:: INPUT
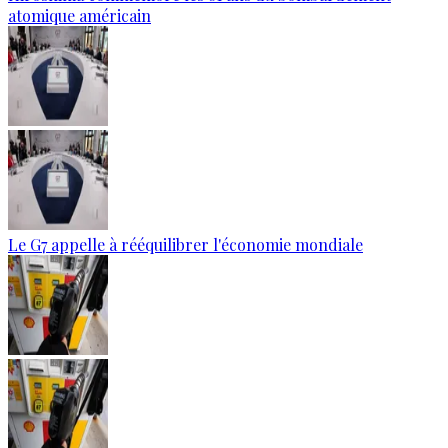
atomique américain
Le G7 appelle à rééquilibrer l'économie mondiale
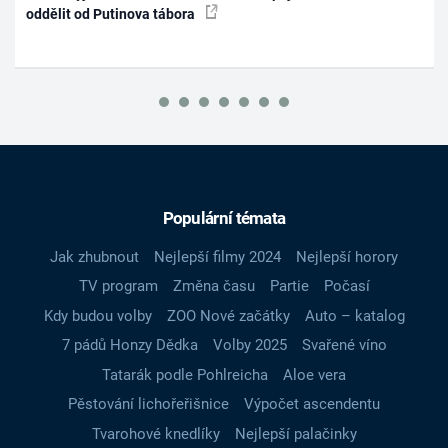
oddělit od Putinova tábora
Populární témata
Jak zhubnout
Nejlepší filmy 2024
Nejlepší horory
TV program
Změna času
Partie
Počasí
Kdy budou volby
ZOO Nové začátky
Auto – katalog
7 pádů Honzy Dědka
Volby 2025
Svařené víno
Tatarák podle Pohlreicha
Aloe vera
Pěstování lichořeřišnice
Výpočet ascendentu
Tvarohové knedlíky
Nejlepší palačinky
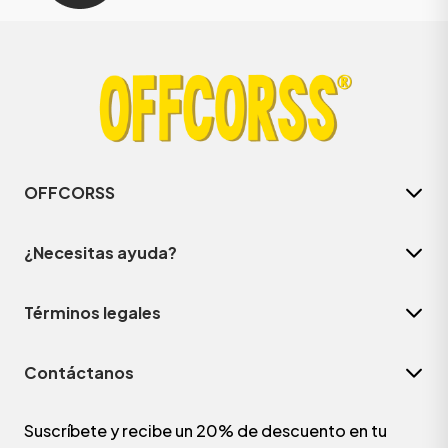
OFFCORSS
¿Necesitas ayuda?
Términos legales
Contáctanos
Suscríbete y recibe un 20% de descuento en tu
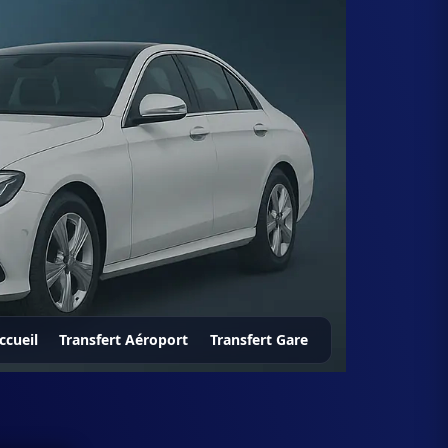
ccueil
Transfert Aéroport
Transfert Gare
::::
:: INPUT
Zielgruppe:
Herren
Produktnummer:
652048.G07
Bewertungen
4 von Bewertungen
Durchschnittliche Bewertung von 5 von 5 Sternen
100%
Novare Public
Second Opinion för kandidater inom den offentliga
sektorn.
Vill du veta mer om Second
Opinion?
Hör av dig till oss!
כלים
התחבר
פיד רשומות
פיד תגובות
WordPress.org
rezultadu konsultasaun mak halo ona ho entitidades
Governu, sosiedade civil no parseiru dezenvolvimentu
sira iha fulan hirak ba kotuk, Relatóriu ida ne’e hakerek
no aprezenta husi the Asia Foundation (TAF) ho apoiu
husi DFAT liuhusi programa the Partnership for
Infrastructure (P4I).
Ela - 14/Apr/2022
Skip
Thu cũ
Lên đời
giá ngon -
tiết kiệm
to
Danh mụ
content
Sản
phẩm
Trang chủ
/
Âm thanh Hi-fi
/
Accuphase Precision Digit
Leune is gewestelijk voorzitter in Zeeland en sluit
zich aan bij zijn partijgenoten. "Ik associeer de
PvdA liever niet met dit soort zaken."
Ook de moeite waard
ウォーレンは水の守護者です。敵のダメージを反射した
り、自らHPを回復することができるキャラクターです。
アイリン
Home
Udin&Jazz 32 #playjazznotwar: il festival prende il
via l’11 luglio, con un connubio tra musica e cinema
::::
:: INPUT
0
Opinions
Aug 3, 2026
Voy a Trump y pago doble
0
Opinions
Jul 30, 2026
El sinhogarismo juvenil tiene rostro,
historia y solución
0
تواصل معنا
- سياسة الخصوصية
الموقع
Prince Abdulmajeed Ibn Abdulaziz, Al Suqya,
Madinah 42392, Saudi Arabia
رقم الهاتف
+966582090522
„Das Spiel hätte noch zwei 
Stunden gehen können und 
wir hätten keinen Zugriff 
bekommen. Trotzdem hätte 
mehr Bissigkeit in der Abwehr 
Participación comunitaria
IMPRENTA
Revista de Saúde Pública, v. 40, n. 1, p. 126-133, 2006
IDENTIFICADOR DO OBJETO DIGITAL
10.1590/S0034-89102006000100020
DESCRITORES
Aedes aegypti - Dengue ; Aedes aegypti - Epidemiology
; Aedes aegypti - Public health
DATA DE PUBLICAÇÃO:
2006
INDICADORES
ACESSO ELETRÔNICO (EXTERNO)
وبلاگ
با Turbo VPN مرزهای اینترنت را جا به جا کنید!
::::
#### [WHAT IS REQUIRED]
Reproduce the lines from the one containing "oddělit od Putinova tábora" through the one containing "Transfert Gare", both included, substituting "Navette" for each occurrence of "Transfert" and changing nothing else. Leave the pictures out.

#### [RESULT FOR THIS EXERCISE]
oddělit od Putinova tábora
Populární témata
Jak zhubnout
Nejlepší filmy 2024
Nejlepší horory
TV program
Změna času
Partie
Počasí
Kdy budou volby
ZOO Nové začátky
Auto – katalog
7 pádů Honzy Dědka
Volby 2025
Svařené víno
Tatarák podle Pohlreicha
Aloe vera
Pěstování lichořeřišnice
Výpočet ascendentu
Tvarohové knedlíky
Nejlepší palačinky
OFFCORSS
¿Necesitas ayuda?
Términos legales
Contáctanos
Suscríbete y recibe un 20% de descuento en tu
ccueil
Navette Aéroport
Navette Gare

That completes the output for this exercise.